In mid-September at the Lake Harriet Band Shell, three candidates vying to be the next mayor of Minneapolis — Omar Fateh, the Rev. DeWayne Davis and Jazz Hampton — stood together and urged voters to “rank all three” when voters cast their ballots under the city’s ranked-choice voting system.
The moment captured something rare in local politics: rivals campaigning as a team. Calling themselves a “slate for change,” the three men told voters to treat them not as competitors but as allies in their bid to unseat Mayor Jacob Frey.
Their strategy is straightforward: If one challenger is eliminated, votes transfer to another — and keep support inside the same anti-incumbent bloc.

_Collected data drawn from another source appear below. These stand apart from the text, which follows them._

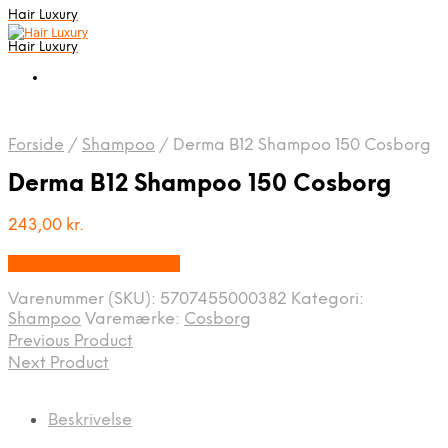
Hair Luxury
Hair Luxury
Forside
/
Shampoo
/
Derma B12 Shampoo 150 Cosborg
Derma B12 Shampoo 150 Cosborg
243,00
kr.
Bedste Pris Fundet Her
Varenummer (SKU):
5707455000382
Kategori:
Shampoo
Varemærke:
Cosborg
Previous Product
Next Product
Beskrivelse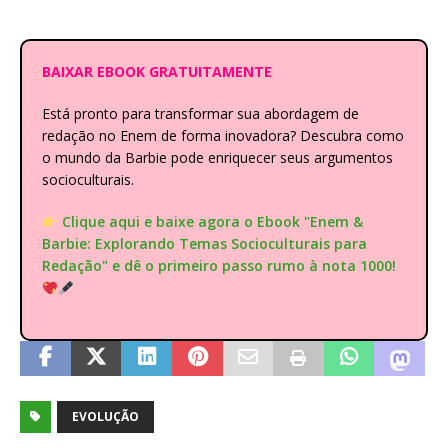
BAIXAR EBOOK GRATUITAMENTE
Está pronto para transformar sua abordagem de
redação no Enem de forma inovadora? Descubra como
o mundo da Barbie pode enriquecer seus argumentos
socioculturais.
Clique aqui e baixe agora o Ebook "Enem &
Barbie: Explorando Temas Socioculturais para
Redação" e dê o primeiro passo rumo à nota 1000!
EVOLUÇÃO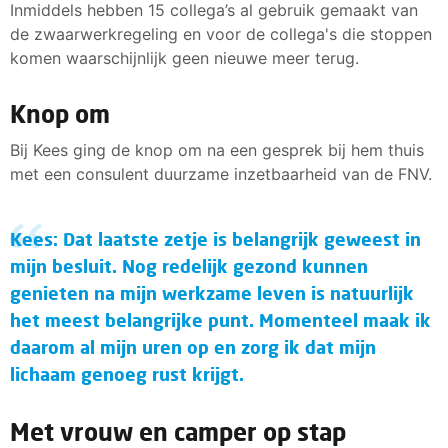
Inmiddels hebben 15 collega’s al gebruik gemaakt van
de zwaarwerkregeling en voor de collega's die stoppen
komen waarschijnlijk geen nieuwe meer terug.
Knop om
Bij Kees ging de knop om na een gesprek bij hem thuis
met een consulent duurzame inzetbaarheid van de FNV.
Kees: Dat laatste zetje is belangrijk geweest in
mijn besluit. Nog redelijk gezond kunnen
genieten na mijn werkzame leven is natuurlijk
het meest belangrijke punt. Momenteel maak ik
daarom al mijn uren op en zorg ik dat mijn
lichaam genoeg rust krijgt.
Met vrouw en camper op stap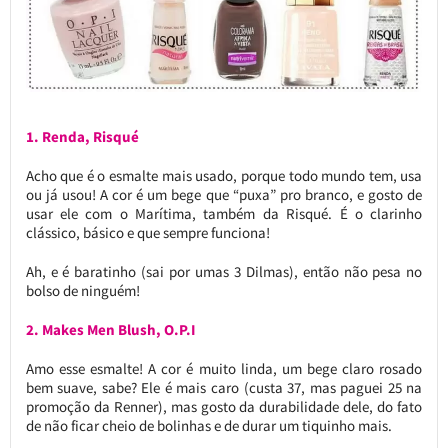
1. Renda, Risqué
Acho que é o esmalte mais usado, porque todo mundo tem, usa
ou já usou! A cor é um bege que “puxa” pro branco, e gosto de
usar ele com o Marítima, também da Risqué. É o clarinho
clássico, básico e que sempre funciona!
Ah, e é baratinho (sai por umas 3 Dilmas), então não pesa no
bolso de ninguém!
2. Makes Men Blush, O.P.I
Amo esse esmalte! A cor é muito linda, um bege claro rosado
bem suave, sabe? Ele é mais caro (custa 37, mas paguei 25 na
promoção da Renner), mas gosto da durabilidade dele, do fato
de não ficar cheio de bolinhas e de durar um tiquinho mais.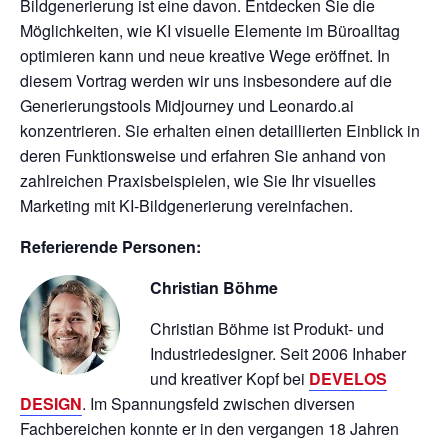
Bildgenerierung ist eine davon. Entdecken Sie die
Möglichkeiten, wie KI visuelle Elemente im Büroalltag
optimieren kann und neue kreative Wege eröffnet. In
diesem Vortrag werden wir uns insbesondere auf die
Generierungstools Midjourney und Leonardo.ai
konzentrieren. Sie erhalten einen detaillierten Einblick in
deren Funktionsweise und erfahren Sie anhand von
zahlreichen Praxisbeispielen, wie Sie Ihr visuelles
Marketing mit KI-Bildgenerierung vereinfachen.
Referierende Personen:
Christian Böhme
Christian Böhme ist Produkt- und
Industriedesigner. Seit 2006 Inhaber
und kreativer Kopf bei
DEVELOS
DESIGN
. Im Spannungsfeld zwischen diversen
Fachbereichen konnte er in den vergangen 18 Jahren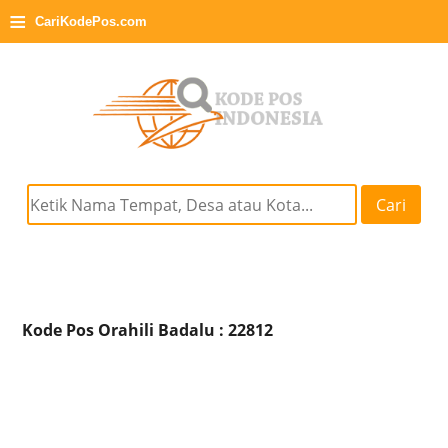
≡
CariKodePos.com
Cari
Kode Pos Orahili Badalu : 22812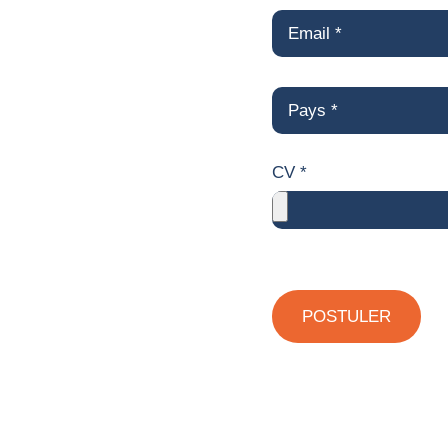
CV *
POSTULER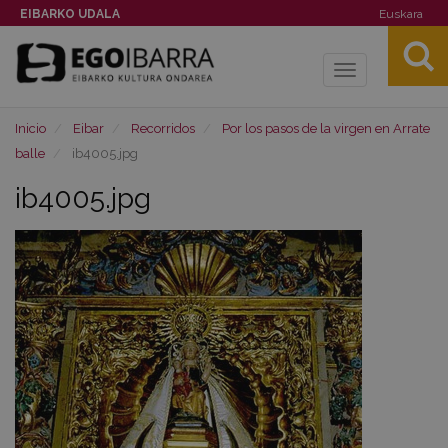
EIBARKO UDALA
Euskara
Toggle
navigation
Inicio
Eibar
Recorridos
Por los pasos de la virgen en Arrate
balle
ib4005.jpg
ib4005.jpg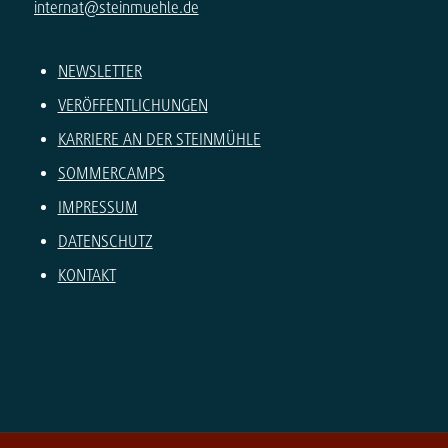
internat@steinmuehle.de
NEWSLETTER
VERÖFFENTLICHUNGEN
KARRIERE AN DER STEINMÜHLE
SOMMERCAMPS
IMPRESSUM
DATENSCHUTZ
KONTAKT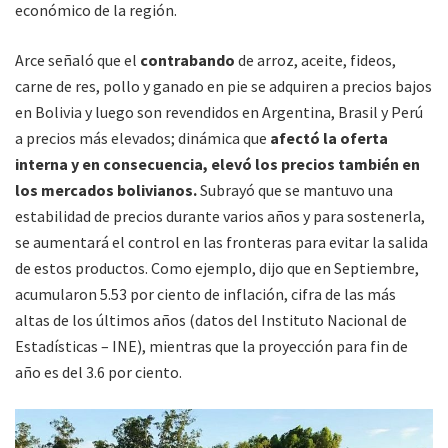
económico de la región.
Arce señaló que el
contrabando
de arroz, aceite, fideos,
carne de res, pollo y ganado en pie se adquiren a precios bajos
en Bolivia y luego son revendidos en Argentina, Brasil y Perú
a precios más elevados; dinámica que
afectó la oferta
interna y en consecuencia, elevó los precios también en
los mercados bolivianos.
Subrayó que se mantuvo una
estabilidad de precios durante varios años y para sostenerla,
se aumentará el control en las fronteras para evitar la salida
de estos productos. Como ejemplo, dijo que en Septiembre,
acumularon 5.53 por ciento de inflación, cifra de las más
altas de los últimos años (datos del Instituto Nacional de
Estadísticas – INE), mientras que la proyección para fin de
año es del 3.6 por ciento.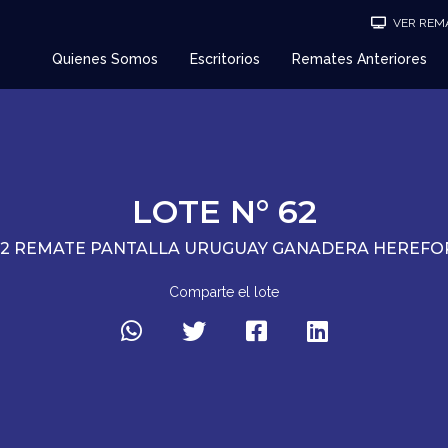
VER REMA
Quienes Somos
Escritorios
Remates Anteriores
LOTE N° 62
92 REMATE PANTALLA URUGUAY GANADERA HEREFO
Comparte el lote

It’s a new twist on the RCV playbook, turning a system designed to reward consensus into a strategy for collective opposition. Yet it has also created some strange bedfellows in a city where even small differences among competing left-of-center ideologies are often fiercely debated.

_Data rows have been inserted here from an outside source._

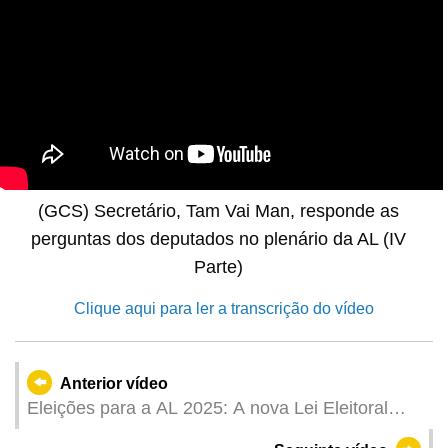
(GCS) Secretário, Tam Vai Man, responde as
perguntas dos deputados no plenário da AL (IV
Parte)
Clique aqui para ler a transcrição do vídeo
Anterior vídeo
Eleições para a AL 2025: A nova Lei Eleitoral
aperfeiçoa a implementação do princípio «Macau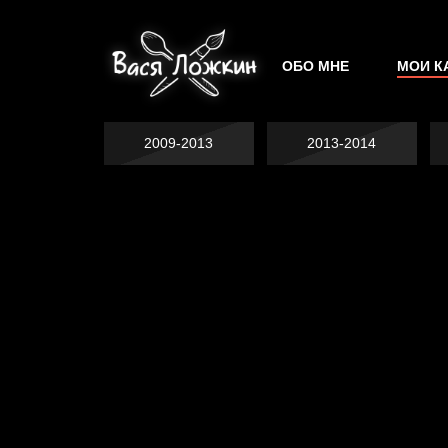
ОБО МНЕ
МОИ К
2009-2013
2013-2014
Попытка заняться
Попытка заняться
спортом №2
спортом №3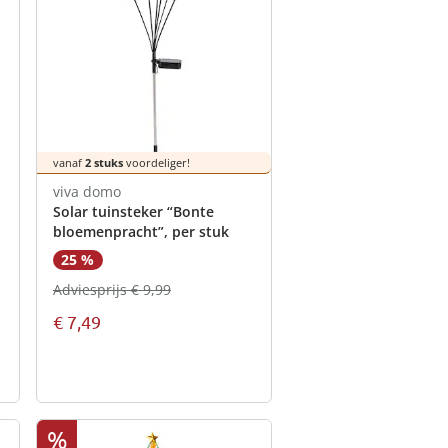
schoonmaak
e artikelen
tie
rends
Opberghulpen
viva domo -
Tuinartikelen
Seizoenswisseling
oires
ken
cken
ken
ken
nu ontdekken
Woontextiel
nu ontdekken
nu ontdekken
ken
nu ontdekken
vanaf
2 stuks
voordeliger!
viva domo
Solar tuinsteker “Bonte
bloemenpracht”, per stuk
25 %
Adviesprijs € 9,99
€ 7,49
%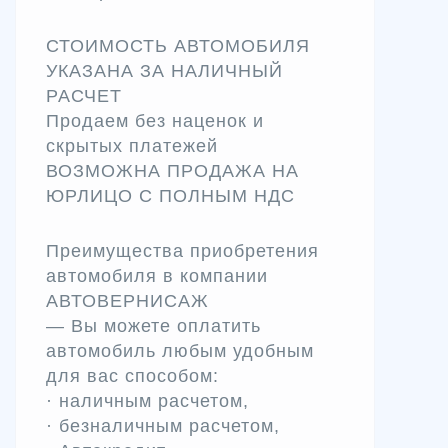
СТОИМОСТЬ АВТОМОБИЛЯ
УКАЗАНА ЗА НАЛИЧНЫЙ
РАСЧЕТ
Продаем без наценок и
скрытых платежей
ВОЗМОЖНА ПРОДАЖА НА
ЮРЛИЦО С ПОЛНЫМ НДС
Преимущества приобретения
автомобиля в компании
АВТОВЕРНИСАЖ
— Вы можете оплатить
автомобиль любым удобным
для вас способом:
· наличным расчетом,
· безналичным расчетом,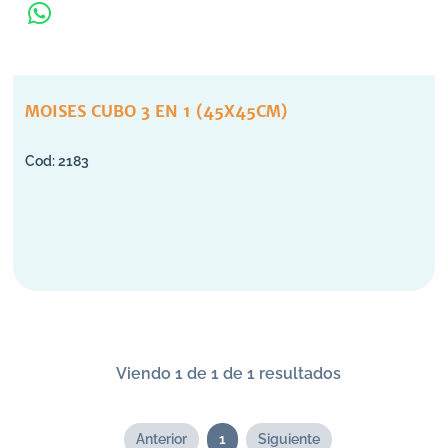
MOISES CUBO 3 EN 1 (45X45CM)
2183
Viendo 1 de 1 de 1 resultados
Anterior
1
Siguiente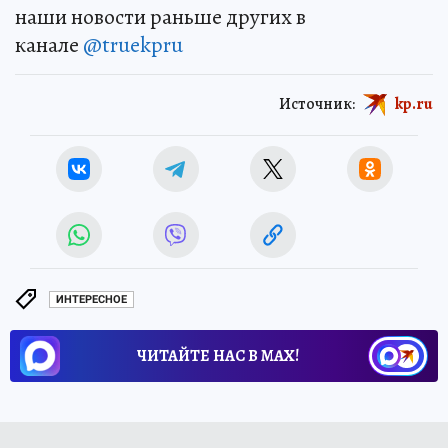
наши новости раньше других в
канале
@truekpru
Источник:
kp.ru
ИНТЕРЕСНОЕ
ЧИТАЙТЕ НАС В МАХ!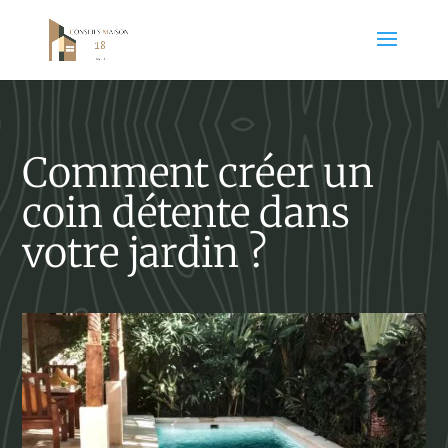
Comment créer un
coin détente dans
votre jardin ?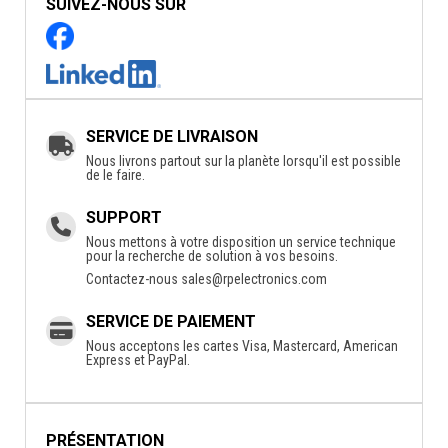
SUIVEZ-NOUS SUR
SERVICE DE LIVRAISON
Nous livrons partout sur la planète lorsqu'il est possible
de le faire.
SUPPORT
Nous mettons à votre disposition un service technique
pour la recherche de solution à vos besoins.
Contactez-nous
sales@rpelectronics.com
SERVICE DE PAIEMENT
Nous acceptons les cartes Visa, Mastercard, American
Express et PayPal.
PRÉSENTATION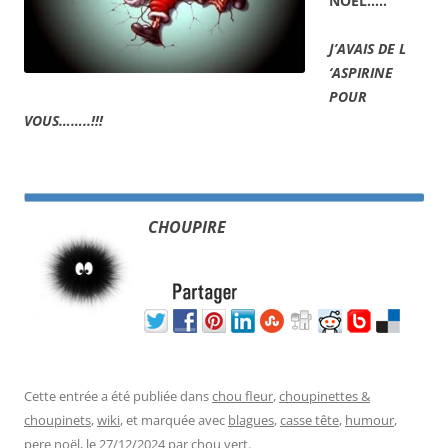
NOËL…..
J’AVAIS DE L
‘ASPIRINE
POUR
VOUS……..!!!
CHOUPIRE
Cette entrée a été publiée dans
chou fleur
,
choupinettes &
choupinets
,
wiki
, et marquée avec
blagues
,
casse tête
,
humour
,
pere noël
, le
27/12/2024
par
chou vert
.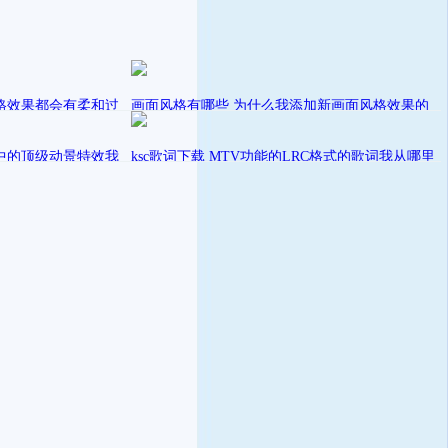
格效果都会有柔和过
画面风格有哪些 为什么我添加新画面风格效果的
时候，被提示只能添加一个风格效果而无法
发表在
中的顶级动景特效我
sally
ksc歌词下载 MTV功能的LRC格式的歌词我从哪里
爱剪辑动景特效
下载呢？
发表在
sally
爱剪辑教程视频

A system that rewards coalitions
Minneapolis adopted ranked-choice voting in 2009, eliminating its low-turnout August primary and allowing voters to rank candidates in a single November election.
Voters can rank up to three candidates. If no one wins a majority of first-choice votes, the last-place finisher is eliminated, and those ballots are redistributed to the next available choice. The process repeats until someone crosses 50%.

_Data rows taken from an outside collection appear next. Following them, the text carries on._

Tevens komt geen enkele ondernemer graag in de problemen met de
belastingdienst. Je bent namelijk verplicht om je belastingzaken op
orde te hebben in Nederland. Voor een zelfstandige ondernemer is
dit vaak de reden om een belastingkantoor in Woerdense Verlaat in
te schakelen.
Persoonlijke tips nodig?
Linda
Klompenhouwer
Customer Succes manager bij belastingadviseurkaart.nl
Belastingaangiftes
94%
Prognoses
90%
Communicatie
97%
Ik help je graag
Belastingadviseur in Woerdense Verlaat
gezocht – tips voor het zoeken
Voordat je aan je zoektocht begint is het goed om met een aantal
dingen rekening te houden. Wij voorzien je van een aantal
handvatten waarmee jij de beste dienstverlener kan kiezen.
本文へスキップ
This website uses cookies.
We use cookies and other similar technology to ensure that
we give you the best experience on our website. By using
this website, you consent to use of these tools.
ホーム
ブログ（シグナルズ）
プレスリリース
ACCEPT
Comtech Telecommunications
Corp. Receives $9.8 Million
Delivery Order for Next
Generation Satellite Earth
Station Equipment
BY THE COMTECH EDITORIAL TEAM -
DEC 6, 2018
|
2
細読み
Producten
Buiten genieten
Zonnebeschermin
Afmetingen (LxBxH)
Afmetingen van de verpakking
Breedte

Jeanne Massey, executive director of FairVote Minnesota and a longtime champion of ranked-choice voting, said turnout in city general elections has roughly doubled since the system was adopted and elections moved to November, rising from about 25% in pre-2009 cycles to more than 50% in recent contests.
Early signs suggest voters remain engaged. Minneapolis City Clerk Casey Carl said Thursday that nearly 5,000 people had cast ballots within the first 20 days of early voting, a record pace for a city election.